As with all night-outs, at some point you need to go to the loo. Either to use the facilities as you broke the seal hours ago, or to make sure you’re looking just like you did when you took your selfie a few hours ago. No chance.

Still from Myrid Carten’s Star Factory.

Myrid Carten’s Star Factory was a very familiar image for me. In this film, women are in a Wetherspoon’s toilet, talking to each other, posing and taking pics. These are choreographies many of us do, myself included. To add another dimension, Star Factory is underscored by the anxiety (which manifests itself in a manner of ways including tummy bloating :’)) that comes with a night-out, and it brings attention to body dysmorphia too.
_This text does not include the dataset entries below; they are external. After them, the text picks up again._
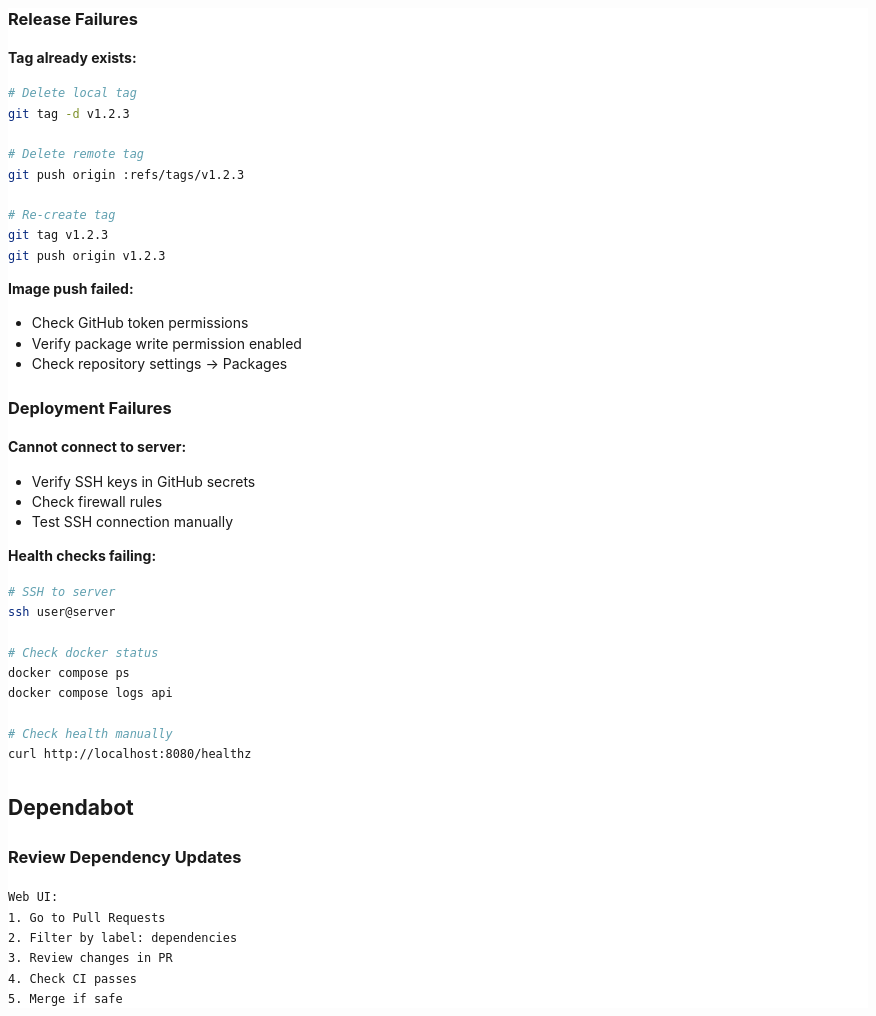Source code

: ### Release Failures

**Tag already exists:**

```bash
# Delete local tag
git tag -d v1.2.3

# Delete remote tag
git push origin :refs/tags/v1.2.3

# Re-create tag
git tag v1.2.3
git push origin v1.2.3
```

**Image push failed:**

- Check GitHub token permissions
- Verify package write permission enabled
- Check repository settings → Packages

### Deployment Failures

**Cannot connect to server:**

- Verify SSH keys in GitHub secrets
- Check firewall rules
- Test SSH connection manually

**Health checks failing:**

```bash
# SSH to server
ssh user@server

# Check docker status
docker compose ps
docker compose logs api

# Check health manually
curl http://localhost:8080/healthz
```

## Dependabot

### Review Dependency Updates

```
Web UI:
1. Go to Pull Requests
2. Filter by label: dependencies
3. Review changes in PR
4. Check CI passes
5. Merge if safe
```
my body is an exhibition encourages us to celebrate ourselves for who we are. It boldly makes bodies anew. The inclusion of Star Factory digs into another, perhaps less celebratory layer, and doesn’t shy away from the reality most of us experience when we look in the mirror and are not always happy, no matter how much we try to be.

Away from the rainbow poppy disco balls, we head up to Fenia Kotsopoulou’s film This dance has no end, which is a lament for the passing of drag king Diane Torr. In this film Kotsopoulou dances head-down, puncturing the floor with staccato footwork, challenging the perception of a masculine dance move.

My body’s no.1 by Matthews, Fraser Buchanan, Ben Knapper, Dominic Rocca and Riley Wolf takes place on the stage. It’s a collision of ‘high’ and ‘low’ art. Two bodies dressed in ballet boy dancewear (white top and black tights) face one another, each atop a white podium-cum-plinth. Eyes locked, they billow and undulate, moving like the mechanised wheels of a train. Ballet history is queered here, and there’s an eroticism between the two which is opened up and allowed to be after years of being shunned and erased by the mainstream.

Down we go to Sadler’s Wells’ belly – the stage/aka the engine room – where we pass Matthews’ light installation Field of Dreams, which again picks up on the buzzy party experience we had in star is born… in a disco. I really love how Matthews has curated my body is an exhibition; not only does it feel like we’re little blood cells zooming around a body, but accents from one piece are picked up in the next so performances feed into one another. A seamless, glittery tapestry.

Photo by Camilla Greenwell.

We finish my body is an exhibition with Lads, a work by Matthews which features Samir Kennedy, Elena Light, Eve Stainton and Janine Harrington. Two bodies don black Adidas tracksuits. One is documenting the other’s movements via Instagram (you can find the page here), the other is writhing, sleuthing, twitching on the floor to jaw-gurning robo sounds. It feels like metadance; they are drawing attention to dance’s creation through pause, documentation and consideration, very much a process that dance artists are all too familiar with.

Lads follows the queering-of-dance-history thread that is my body is an exhibition’s axis, yet brings an element from Star Factory into the mix, in the form of class structure. What is working-class masculinity? How can working-class artists create and provide opportunity for a dance discourse and practice that has been defined by the middle-class? What does it mean to be working-class and queer? Which battles have the latter had to face?

Lads is a provocative and compelling end to a banquet of curated dance work. my body is an exhibition kisses your senses and imprints the queering of dance history onto the huge institution that is Sadler’s Wells. The exhibition felt like more than one-thing — it was as much about challenging heteronormativity as it was to do with memorialising club life and articulating working-class hun&lad culture. I admire the artists who were involved on this and can’t wait for another of its kind to happen again. Yes baby!!!!! <3

Contributing artists: Phoebe Berglund, Myrid Carten, Typhaine Delaup, Ignasi Casas, Fabritia d’Intino, fraserfab (he/they), Janine Harrington, Naoto Hieda, Samir Kennedy, Fenia Kotsopoulou, Ben Knapper, Nasheeka Nedsreal, Hannah Parsons, Amanda Prince-Lubawy, Elena Light, Dominic Rocca, John Philip Sage (he/they), Eve Stainton, Songhay Toldon, Darcy Wallace, Riley Wolf.